● **SUPPLIED PASSAGE**:
[Begin]

3.5

/10

withdrawn6 位审稿人

最低3最高6标准差1.1

3.2

置信度

正确性2.5

贡献度1.7

表达2.0

ICLR 2025

POMDIFFUSER: LONG-MEMORY MEETS LONG- PLANNING FOR POMDPS

Minseung Lee,Hyeonseo Cho,Sungjin Ahn

OpenReview PDF

提交: 2024-09-27更新: 2024-11-26

摘要

关键词

Reinforcement learningPartial observabilityLong memoryPlanning

评审与讨论

审稿意见

评分: 3置信度: 32024-11-01

This paper seeks to combine a diffusion approach to planning with a partially observable environment embodied in a POMDP. The new proposed algorithm, POMDiffuser, explicitly encodes memory data into the planner, and is tested on several planning tasks.

优点

planning in partially observable environments is a difficult challenge which generally makes sense to answer using ML/AI methods
the hyperparameters for each task are acknowledged and their values explicitly written

缺点

In short, I neither understand the problem framework nor details of the solution method. I am not understanding the validation tasks either. I cannot judge the contribution of this paper nor its possible drawbacks. Specific comments are below:

the paper explicitly positions itself as operating on a POMDP environment, even mentioning it in the abstract. But POMDPs are neither defined nor ever seemingly explicitly used in the paper. The only dynamical model that is introduced is a POMDP only in a very trivial sense: if nothing else, both its transitions and observations are deterministic
on the topic of the presented dynamical system, the paper calls it a "Structured State Space Model" and says that these are "sequence-to-sequence models well-suited for tasks that require significant memory retention and are particularly effective at processing long sequences due to their computational efficiency". But this model seems to be just a standard Linear Time-Varying (LTV) control system! Control design for LTV systems is challenging, but has certainly been explored since the 1950s or earlier. In general, in the context of agent planning, if these are agent dynamics, I don't see what makes them particularly "well-suited" for any task. After all, the model should not depend on the task: the model is whatever represents the agent's dynamics. If this is simply a learning model, then the agent's dynamics are not ever defined.
there seems to be a lack of awareness of classical control (let alone planning on POMDPs -- a line of work which is never truly mentioned); the authors call usual linear control systems "time-invariant SSMs" and speak about recent studies that explore the conditioning of system matrices on the input sequence. Again, this is not recent work -- stability of linear systems is a classical introductory control topic
I do not understand the formal problem that this paper is solving. It does not seem to be ever defined and is mostly just described as "long-term planning". Some questions that come to my mind are: Are there rewards? Is there a reachability task? Does the agent move? What are its dynamics?
I also do not know what the agent knows about its environment. If its dynamics are just linear and known, I don't understand why any learning is necessary: optimal control laws for reward maximization (at least with a particular reward structure) can possibly be derived analytically.

[End]

● **DATASET CONTENT**:
[Begin]

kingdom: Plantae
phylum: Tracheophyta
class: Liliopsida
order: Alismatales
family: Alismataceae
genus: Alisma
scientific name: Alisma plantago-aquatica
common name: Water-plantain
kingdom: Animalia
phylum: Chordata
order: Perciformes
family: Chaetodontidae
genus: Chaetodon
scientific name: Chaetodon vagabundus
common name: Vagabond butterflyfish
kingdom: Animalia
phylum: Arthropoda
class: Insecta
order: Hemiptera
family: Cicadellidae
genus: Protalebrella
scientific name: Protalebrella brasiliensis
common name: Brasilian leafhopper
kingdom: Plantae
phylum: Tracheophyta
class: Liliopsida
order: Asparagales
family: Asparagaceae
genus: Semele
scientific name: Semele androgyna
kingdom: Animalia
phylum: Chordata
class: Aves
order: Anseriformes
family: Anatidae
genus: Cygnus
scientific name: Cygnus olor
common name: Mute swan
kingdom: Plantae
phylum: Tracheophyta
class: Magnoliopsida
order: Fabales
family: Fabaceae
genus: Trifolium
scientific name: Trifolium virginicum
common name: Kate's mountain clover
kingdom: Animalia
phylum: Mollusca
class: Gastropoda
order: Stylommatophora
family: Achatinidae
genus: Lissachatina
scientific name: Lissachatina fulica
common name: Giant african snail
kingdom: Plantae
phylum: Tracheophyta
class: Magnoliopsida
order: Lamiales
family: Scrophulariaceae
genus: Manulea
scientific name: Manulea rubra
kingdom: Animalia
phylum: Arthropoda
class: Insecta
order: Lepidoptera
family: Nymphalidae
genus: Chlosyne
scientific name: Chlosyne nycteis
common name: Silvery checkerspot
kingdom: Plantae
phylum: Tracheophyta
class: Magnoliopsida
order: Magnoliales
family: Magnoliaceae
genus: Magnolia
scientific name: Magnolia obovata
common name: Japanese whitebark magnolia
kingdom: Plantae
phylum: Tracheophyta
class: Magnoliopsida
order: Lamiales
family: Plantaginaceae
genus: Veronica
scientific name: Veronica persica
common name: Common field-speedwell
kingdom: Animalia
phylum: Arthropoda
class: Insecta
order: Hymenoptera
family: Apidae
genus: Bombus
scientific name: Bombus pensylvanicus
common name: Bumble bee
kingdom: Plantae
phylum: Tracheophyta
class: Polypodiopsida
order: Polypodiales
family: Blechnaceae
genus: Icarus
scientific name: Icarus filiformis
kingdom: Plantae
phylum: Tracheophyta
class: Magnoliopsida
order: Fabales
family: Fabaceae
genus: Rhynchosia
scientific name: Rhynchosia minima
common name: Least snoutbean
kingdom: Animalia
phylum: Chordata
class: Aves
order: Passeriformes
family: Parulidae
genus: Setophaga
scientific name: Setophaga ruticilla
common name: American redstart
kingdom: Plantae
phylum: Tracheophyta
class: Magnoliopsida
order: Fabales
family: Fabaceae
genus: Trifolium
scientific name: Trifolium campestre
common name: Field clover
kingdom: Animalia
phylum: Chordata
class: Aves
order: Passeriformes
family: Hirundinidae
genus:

[End]

● **REQUIRED ACTIONS**:
1. In the review of POMDiffuser, what kind of system does the reviewer say the paper's "Structured State Space Model" seems to be?
2. Summarize the review of POMDiffuser in two sentences.

● **RESULTS OF THE EXERCISE**:
1. A standard Linear Time-Varying (LTV) control system.

2. The review describes POMDiffuser as an algorithm that combines a diffusion approach to planning with partially observable environments, explicitly encoding memory data into the planner and testing it on several planning tasks. Although the reviewer credits the difficulty of the problem and the explicit reporting of hyperparameters, they say they cannot judge the paper's contribution because POMDPs are never defined or seemingly used, the dynamical model appears to be a standard Linear Time-Varying control system, and the formal problem is never defined.